The regime’s highlight clip is two minutes long and goes like this: in the White House we meet Trump, Pete Hegseth and Satan, who are made of Lego. Lego Trump looks at a Lego replica of the Epstein Files. He gets frustrated and presses a Lego button, launching a Lego rocket at a Lego school. A Lego soldier cries and pulls a child’s backpack from the rubble; another sits in a war room under a portrait of Ayatollah Ali Khamenei, who in this scenario is not made of Lego. Lego bombs fall on military base in Cyprus; an American plane crashes on a set of Reaganite minifigures. Lego Burj Al Arab is under attack; so does Lego Tel Aviv. Lego Netanyahu runs to defend himself. Lego Strait of Hormuz closes; Lego tycoons cry as oil prices rise. Soldiers remove a Lego coffin from a US military helicopter. “In commemoration,” it says on a black screen, “of the 168 students from Minab who were martyred at the hands of Zionist and American terrorists.”
No one should say that the concept is insensitive. Innocent victims deserve more than a parody of a children’s movie. Its cheap production value makes it even worse. For many online viewers, AI comes with an anti-glare. Propaganda images of Iran are also images of the modern romance scam, Facebook clickbait, the cutting conglomerate and, most inconvenient of all, the White House X account. Trump’s social media team regularly uploads images of AI, most of them generated with the same disturbing slant on children’s media. They recently BROUGHT Trump in Animal Crossinga low-key farming video game to promote his agricultural policy. Last year he appeared like a Jedi light saber. And when an image of an ICE deportation went viral, his team posted a child-style version of Studio Ghibli.
Trump’s alignment with AI comes quite naturally. He won over voters by positioning himself as a counter to America’s cultural elite, the same people in charge of “woke” media and entertainment.

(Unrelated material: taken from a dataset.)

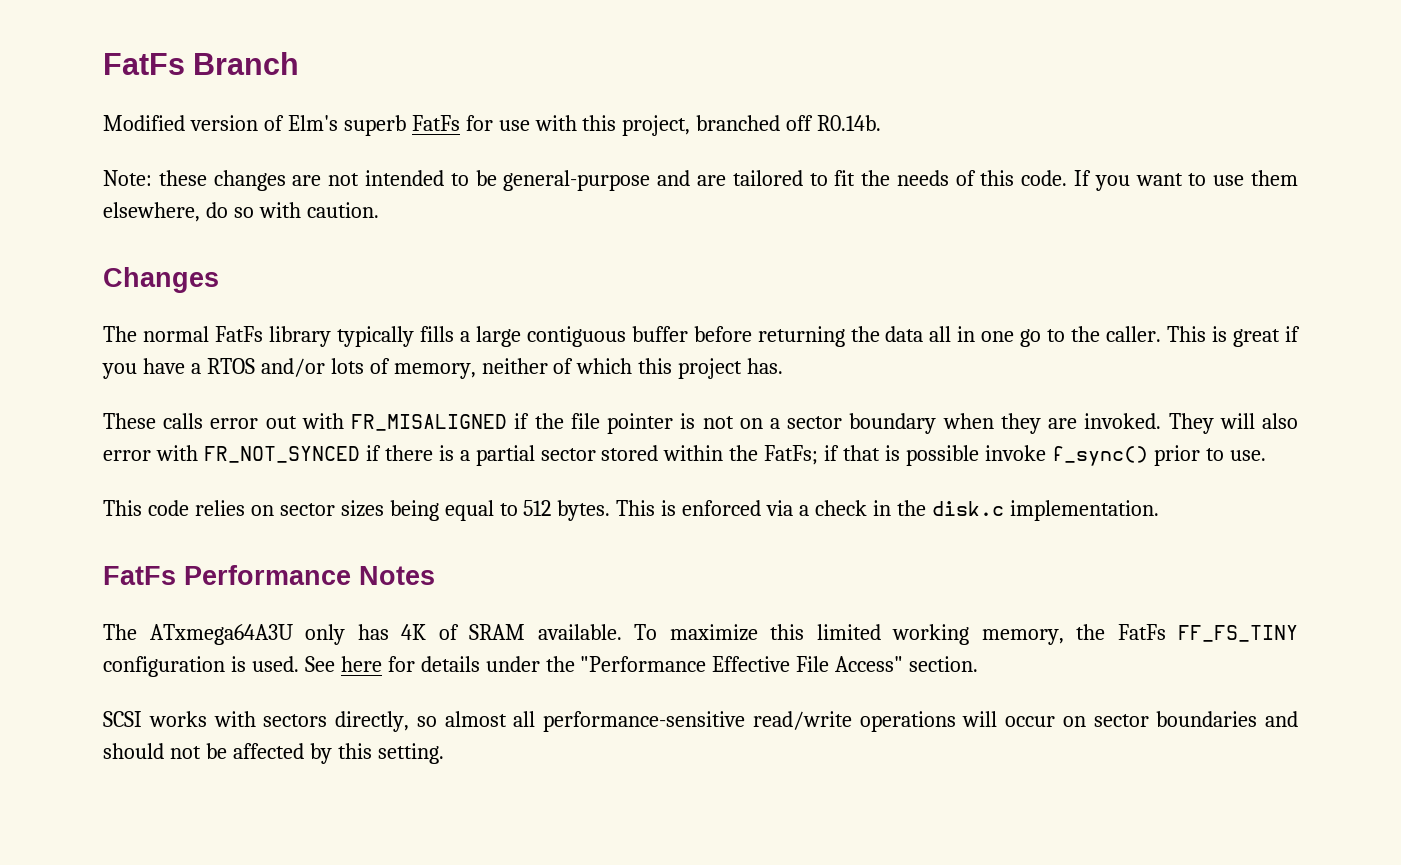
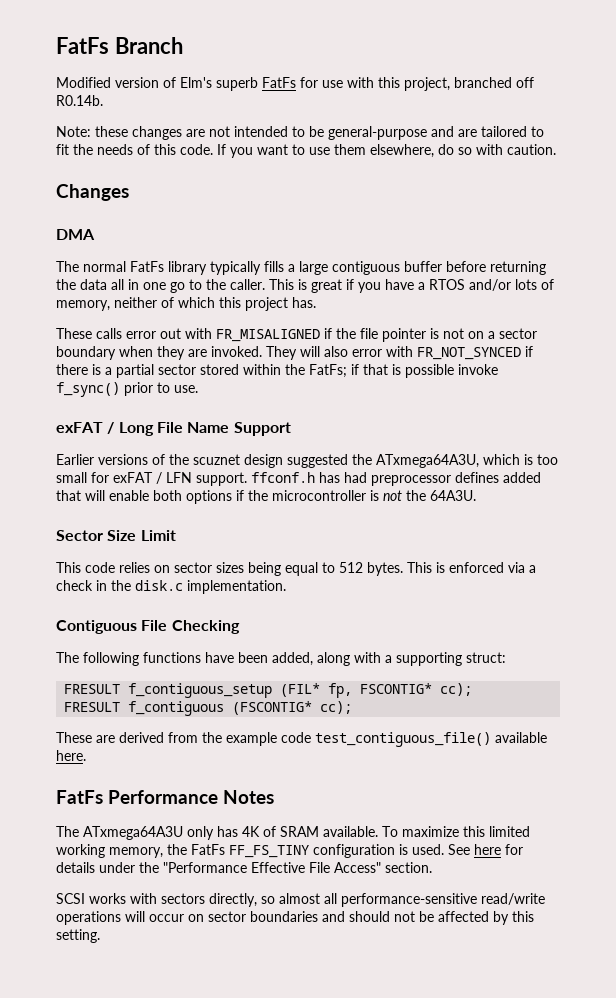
(219, 280) none -> [56,229,95,240] // DMA
(1266, 455) none -> [56,422,291,436] [56,454,558,468] [56,472,541,486] [56,490,476,504] [56,530,176,541] // exFAT / Long File Name Support // Earlier versions of the scuznet design suggested the ATxmega64A3U, which is too small for exFAT / LFN support. ffconf.h has had preprocessor defines added that will enable both options if the microcontroller is not the 64A3U. // Sector Size Limit
(1159, 510) none -> [56,620,240,634] [56,652,506,666] [64,683,473,698] [64,701,353,716] [56,732,547,747] [56,750,86,761] // Contiguous File Checking // The following functions have been added, along with a supporting struct: // FRESULT f_contiguous_setup (FIL* fp, FSCONTIG* cc); // FRESULT f_contiguous (FSCONTIG* cc); // These are derived from the example code test_contiguous_file() available here.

It stands for Middle America; his enemies command the “failed New York Times” on one coast and “Liberal Hollywood” on the other. AI companies promise to replace them by giving anyone the tools to make an approximation of a big-budget Hollywood movie. This may work for the anonymous creator of the Fruit love island. It won’t work for the old men of the world.

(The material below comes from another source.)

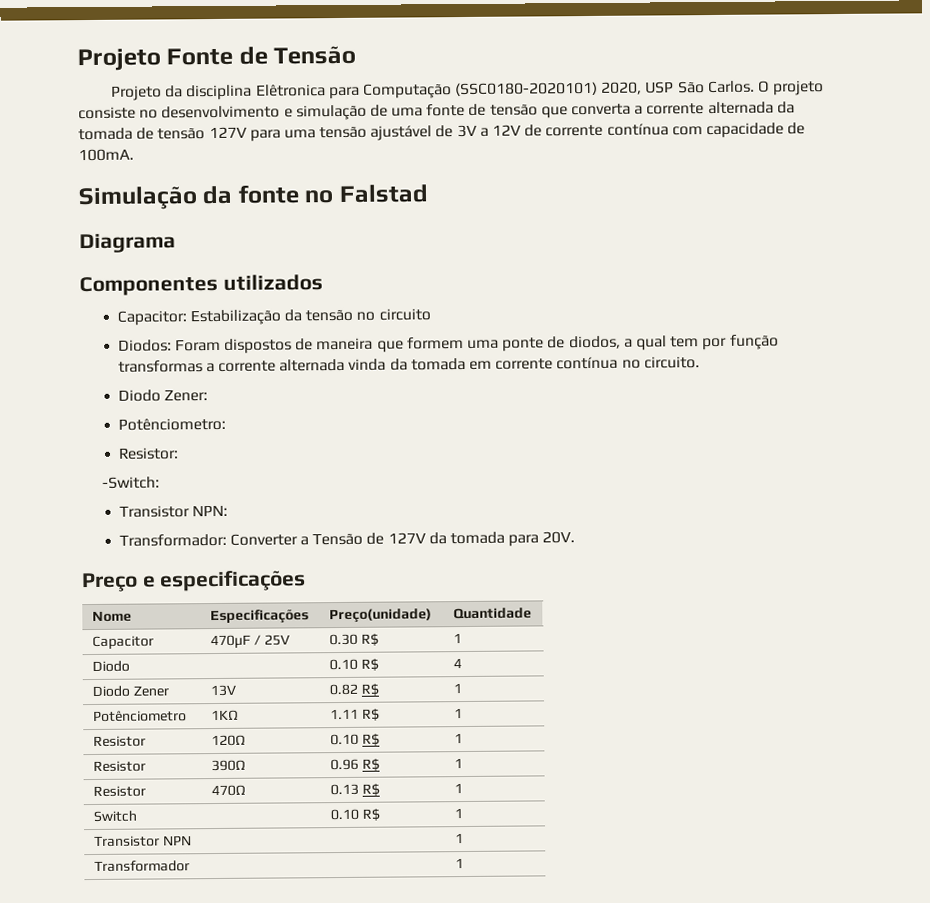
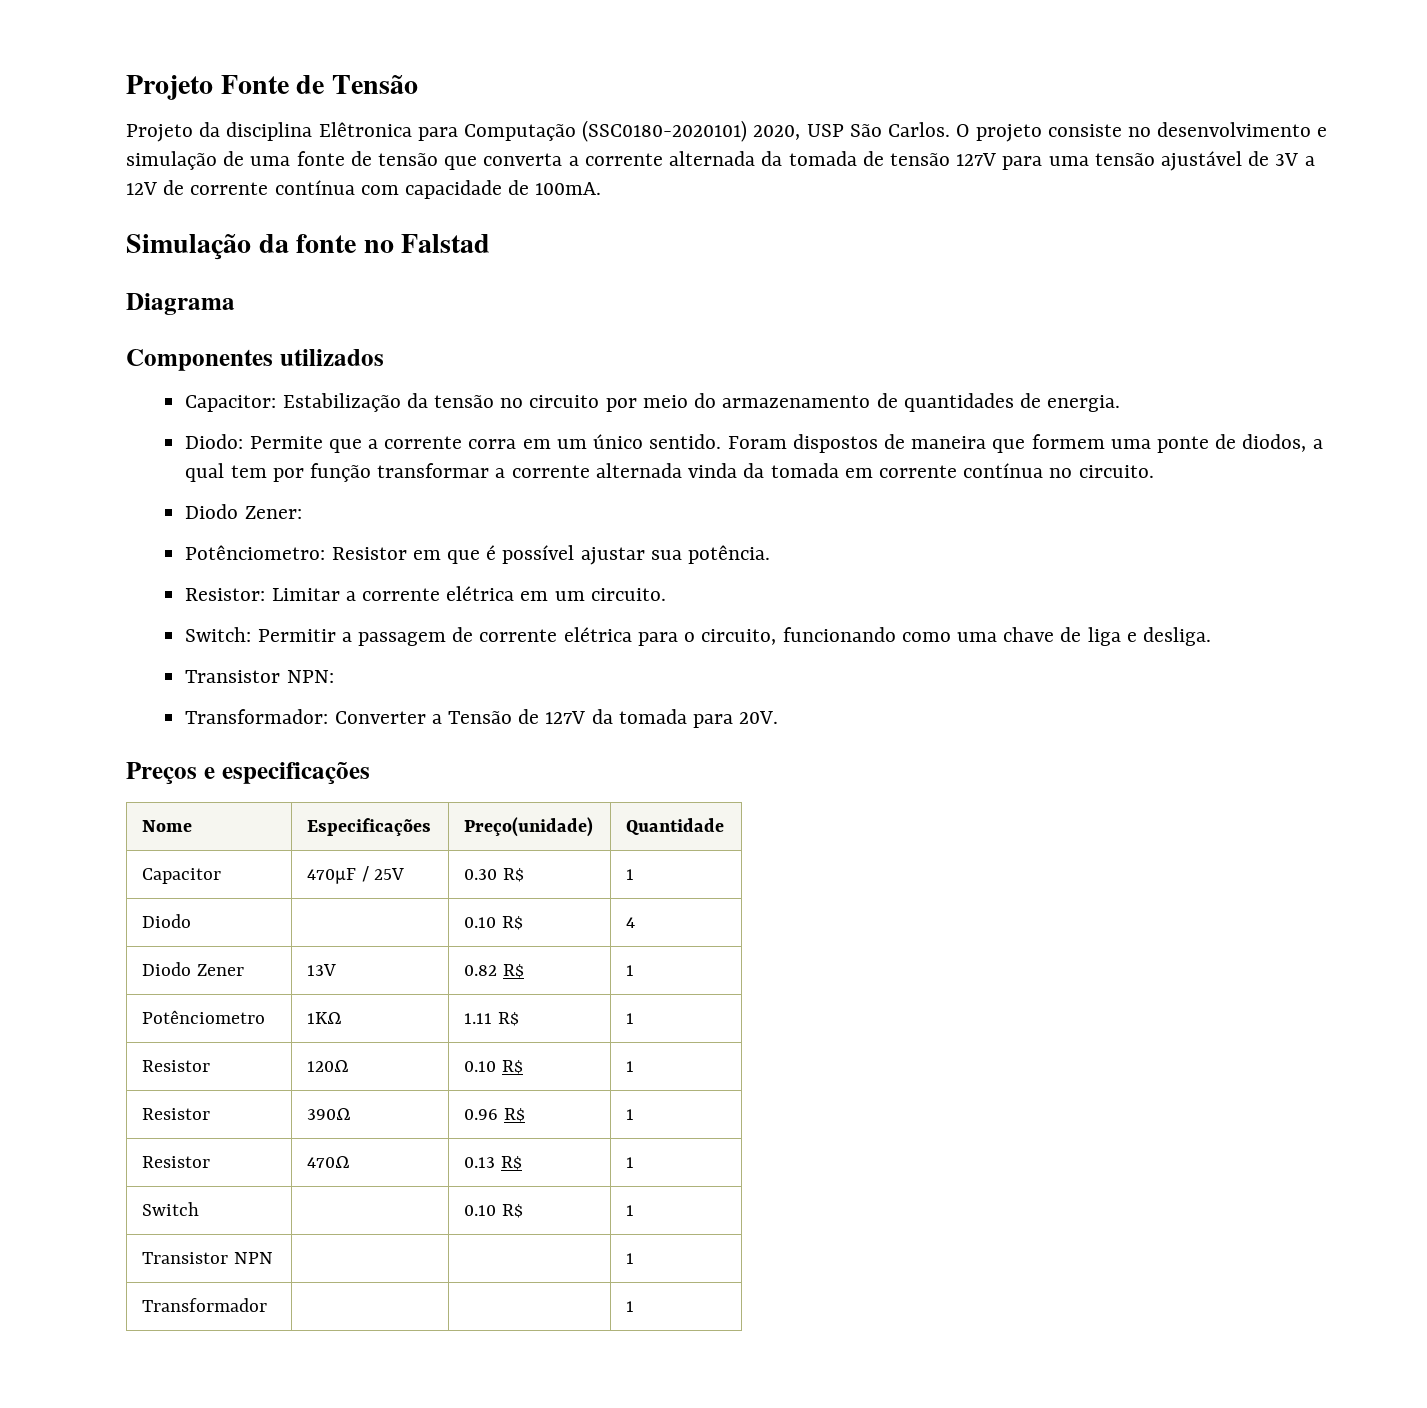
[117,339,172,352] // Diodos: -> [605,393,1121,412] [185,434,722,453] por meio do armazenamento de quantidades de energia. // Diodo: Permite que a corrente corra em um único sentido.
[117,360,203,373] transformas -> [377,463,490,478] transformar
[117,447,179,460] [101,476,160,489] // Resistor: // -Switch: -> [331,545,771,565] [185,586,666,601] [185,627,1211,646] Resistor em que é possível ajustar sua potência. // Resistor: Limitar a corrente elétrica em um circuito. // Switch: Permitir a passagem de corrente elétrica para o circuito, funcionando como uma chave de liga e desliga.
[81,572,138,593] Preço -> [126,762,197,785] Preços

AI is a leveling technology. It has given two very different world powers access to the same taste, or lack thereof, and eternal rights to the same looted library of images. Whatever comes out of it loses its cultural character. For one odd week last year, the hyper-Japanese Hayao Miyazaki belonged to everyone; the Studio Ghibli style simply melted into an existing wasteland of the aesthetic scheme, with any local associations replaced by irony. In this case, the propaganda images come from children’s films, while children’s films are financed by Hollywood capital. The open-eyed characters in the AI clips originally come from Pixar Studios; once run through Sora or Stable Diffusion, they look the same and thrill in the same melodramatic way no matter whose territory you’re standing in. Iran is agitating for its own interests, but the Lego bombings and plane crashes in its new propaganda are just an average of any exclusive American-made movie. You can make a case for AI as an exercise in soft power; American technology has forced American cultural forms to the fore.
But propaganda wars, like physical wars, are about state capacity, and in this case the means defeat themselves. Our Cold War-era tensions are almost all still present. But the tensions found are once formed as a distinct visual scheme. The various “views” of Soviet propaganda are still legible to us today. Mao’s ideological struggle against American capitalism also meant a deliberate rejection of a bright, cosmopolitan aesthetic that had taken root in the visual culture of urban China four decades earlier. The resulting propaganda films and posters articulated a specific Maoist vision of a better world, full of picturesque births and muscular farmers. Modern Iran remains in the shadow of its 1979 revolution, which brought a similar legacy of hand-painted utopian propaganda. However, nothing in this current war is different from anything else. It has been urged by ideological and religious forces, but none has found a voice. The leaders of America and Iran know what they want the future to look like, but their imaginations are fused together and the result is incoherent. The democratization of propaganda has failed; the results are nihilistic. Each side has a chance to win an online war. He can’t even articulate why he’s fighting.